Just earlier today, I was using my phone and I noticed my phone would no longer give that quick vibration whenever I press one of the menu keys at the bottom of the screen. At that time I also noticed that my task manager would also show absolutely nothing, even though I never closed anything out. I reset my phone, and it was vibrating again, so I ignored it.

Later I noticed it was happening again. I went into the settings to make sure the haptic feedback wasn't turned off somehow, but it was still on. I downloaded an app called Z-DeviceTest to test the phone's vibrator, and it wasn't vibrating.

A friend also had texted me, and I noticed that my phone wouldn't vibrate for that either (phone is set to both play notification sound AND vibrate, and it wasn't on silent), it would only play the notification sound. I told that friend to call me, and when he did, my phone was vibrating and playing my ringtone just fine. I used Z-DeviceTest again and the phone was vibrating just fine.

A few minutes later, it stopped working again.
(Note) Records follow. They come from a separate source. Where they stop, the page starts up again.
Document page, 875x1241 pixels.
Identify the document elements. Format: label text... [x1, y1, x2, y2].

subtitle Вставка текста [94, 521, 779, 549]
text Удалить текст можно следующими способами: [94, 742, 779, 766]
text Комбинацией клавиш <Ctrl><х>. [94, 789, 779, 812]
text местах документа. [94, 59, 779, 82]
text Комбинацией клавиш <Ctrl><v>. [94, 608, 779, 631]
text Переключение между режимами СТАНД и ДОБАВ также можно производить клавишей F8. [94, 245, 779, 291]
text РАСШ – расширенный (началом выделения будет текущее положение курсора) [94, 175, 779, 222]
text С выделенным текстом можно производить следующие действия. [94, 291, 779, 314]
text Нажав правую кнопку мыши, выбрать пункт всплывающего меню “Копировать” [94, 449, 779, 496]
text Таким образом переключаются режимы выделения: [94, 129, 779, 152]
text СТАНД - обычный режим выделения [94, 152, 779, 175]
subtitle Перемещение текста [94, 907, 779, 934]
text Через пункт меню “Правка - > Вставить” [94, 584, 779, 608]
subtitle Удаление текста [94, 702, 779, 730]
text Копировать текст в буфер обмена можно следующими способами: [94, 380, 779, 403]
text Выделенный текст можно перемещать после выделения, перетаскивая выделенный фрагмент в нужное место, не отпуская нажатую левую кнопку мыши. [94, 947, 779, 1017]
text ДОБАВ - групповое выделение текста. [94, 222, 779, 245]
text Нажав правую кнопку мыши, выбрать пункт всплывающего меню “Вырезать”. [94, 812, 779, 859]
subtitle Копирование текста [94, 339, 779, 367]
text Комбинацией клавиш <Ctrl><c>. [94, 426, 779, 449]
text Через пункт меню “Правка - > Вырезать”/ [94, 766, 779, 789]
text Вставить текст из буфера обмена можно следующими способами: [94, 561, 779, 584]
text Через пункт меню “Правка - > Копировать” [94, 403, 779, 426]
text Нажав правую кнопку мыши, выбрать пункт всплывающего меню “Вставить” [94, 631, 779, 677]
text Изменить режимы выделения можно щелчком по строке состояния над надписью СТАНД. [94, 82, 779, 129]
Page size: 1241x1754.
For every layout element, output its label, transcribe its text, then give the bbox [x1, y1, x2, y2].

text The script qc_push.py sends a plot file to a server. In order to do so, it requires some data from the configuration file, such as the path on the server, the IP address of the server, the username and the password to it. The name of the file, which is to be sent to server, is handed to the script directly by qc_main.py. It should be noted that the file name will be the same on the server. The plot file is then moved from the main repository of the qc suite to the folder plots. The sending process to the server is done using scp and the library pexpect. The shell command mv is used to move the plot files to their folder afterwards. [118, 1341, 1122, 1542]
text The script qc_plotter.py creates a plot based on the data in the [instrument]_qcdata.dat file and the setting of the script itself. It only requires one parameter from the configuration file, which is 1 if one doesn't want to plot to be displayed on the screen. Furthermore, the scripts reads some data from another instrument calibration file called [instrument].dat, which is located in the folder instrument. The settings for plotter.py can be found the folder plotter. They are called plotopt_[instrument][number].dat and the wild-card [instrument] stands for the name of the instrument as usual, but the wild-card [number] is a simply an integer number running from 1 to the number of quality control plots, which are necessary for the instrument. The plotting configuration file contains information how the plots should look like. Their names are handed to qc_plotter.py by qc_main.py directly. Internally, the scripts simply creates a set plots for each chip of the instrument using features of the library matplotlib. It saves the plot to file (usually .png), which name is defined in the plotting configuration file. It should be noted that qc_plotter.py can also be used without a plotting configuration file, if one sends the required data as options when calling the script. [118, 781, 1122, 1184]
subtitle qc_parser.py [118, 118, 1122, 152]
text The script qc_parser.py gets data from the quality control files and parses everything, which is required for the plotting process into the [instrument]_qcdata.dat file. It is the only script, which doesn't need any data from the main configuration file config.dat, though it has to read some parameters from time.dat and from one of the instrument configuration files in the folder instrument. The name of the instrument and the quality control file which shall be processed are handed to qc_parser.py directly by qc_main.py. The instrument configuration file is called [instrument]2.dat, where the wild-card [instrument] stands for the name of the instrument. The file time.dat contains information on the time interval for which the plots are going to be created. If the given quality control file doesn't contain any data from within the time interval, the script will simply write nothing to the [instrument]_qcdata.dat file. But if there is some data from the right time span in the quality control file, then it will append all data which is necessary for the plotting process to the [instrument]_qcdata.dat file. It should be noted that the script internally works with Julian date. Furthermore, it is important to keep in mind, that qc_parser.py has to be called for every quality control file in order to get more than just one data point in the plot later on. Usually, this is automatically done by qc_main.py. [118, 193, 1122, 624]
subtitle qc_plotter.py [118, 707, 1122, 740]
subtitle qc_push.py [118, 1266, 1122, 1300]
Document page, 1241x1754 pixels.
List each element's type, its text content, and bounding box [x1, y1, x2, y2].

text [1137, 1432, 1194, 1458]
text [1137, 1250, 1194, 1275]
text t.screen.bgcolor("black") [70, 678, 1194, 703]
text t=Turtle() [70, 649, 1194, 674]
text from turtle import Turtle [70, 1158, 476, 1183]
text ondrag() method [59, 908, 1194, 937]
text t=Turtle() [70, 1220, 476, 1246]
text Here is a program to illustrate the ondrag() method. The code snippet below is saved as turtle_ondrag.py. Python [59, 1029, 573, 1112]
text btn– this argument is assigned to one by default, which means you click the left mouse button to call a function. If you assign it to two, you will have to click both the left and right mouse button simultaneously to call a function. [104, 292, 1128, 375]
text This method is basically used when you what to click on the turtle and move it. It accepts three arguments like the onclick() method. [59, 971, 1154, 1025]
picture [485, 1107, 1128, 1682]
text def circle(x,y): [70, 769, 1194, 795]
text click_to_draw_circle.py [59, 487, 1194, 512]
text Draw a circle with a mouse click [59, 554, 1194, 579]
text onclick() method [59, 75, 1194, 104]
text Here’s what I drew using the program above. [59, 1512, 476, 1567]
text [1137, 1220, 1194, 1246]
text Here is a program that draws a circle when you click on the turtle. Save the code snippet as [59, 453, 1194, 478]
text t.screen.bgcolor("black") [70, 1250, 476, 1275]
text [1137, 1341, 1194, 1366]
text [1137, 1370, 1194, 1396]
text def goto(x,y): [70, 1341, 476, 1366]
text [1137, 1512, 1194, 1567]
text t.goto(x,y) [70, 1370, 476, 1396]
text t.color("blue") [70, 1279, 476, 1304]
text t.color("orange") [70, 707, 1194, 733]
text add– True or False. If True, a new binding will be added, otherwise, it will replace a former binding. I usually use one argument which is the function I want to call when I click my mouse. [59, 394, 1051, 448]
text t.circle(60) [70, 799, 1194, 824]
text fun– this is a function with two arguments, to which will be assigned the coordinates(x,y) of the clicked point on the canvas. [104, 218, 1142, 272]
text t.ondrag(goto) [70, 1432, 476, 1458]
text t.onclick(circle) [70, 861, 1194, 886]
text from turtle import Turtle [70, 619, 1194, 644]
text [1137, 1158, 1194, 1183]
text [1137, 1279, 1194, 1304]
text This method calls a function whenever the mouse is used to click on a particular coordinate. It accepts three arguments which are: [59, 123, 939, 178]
I tried having my friend call and text my phone, used Z-DeviceTest again, checked all my settings and ensured vibration was on, but my phone still wouldn't vibrate. I reset the phone twice with no luck, only to have it working again after the third reset.

As I'm typing this, the vibration still works, but I don't want it to randomly go out again because I rely on that vibration for a lot of things. Any idea of what could be causing this, or what I can do to prevent it? Thanks in advance!


----------



## not so technical

Can anyone help me out? Since I've posted this, the vibration has stopped working two to three times daily, and at the time of this reply, the vibration isn't working.


----------



## plodr

Tried the troubleshooting assistant?
http://www.verizonwireless.com/support/motorola-droid-turbo-2/


----------



## not so technical

I've looked at that already, but I couldn't find anything that could help me with my particular problem.


----------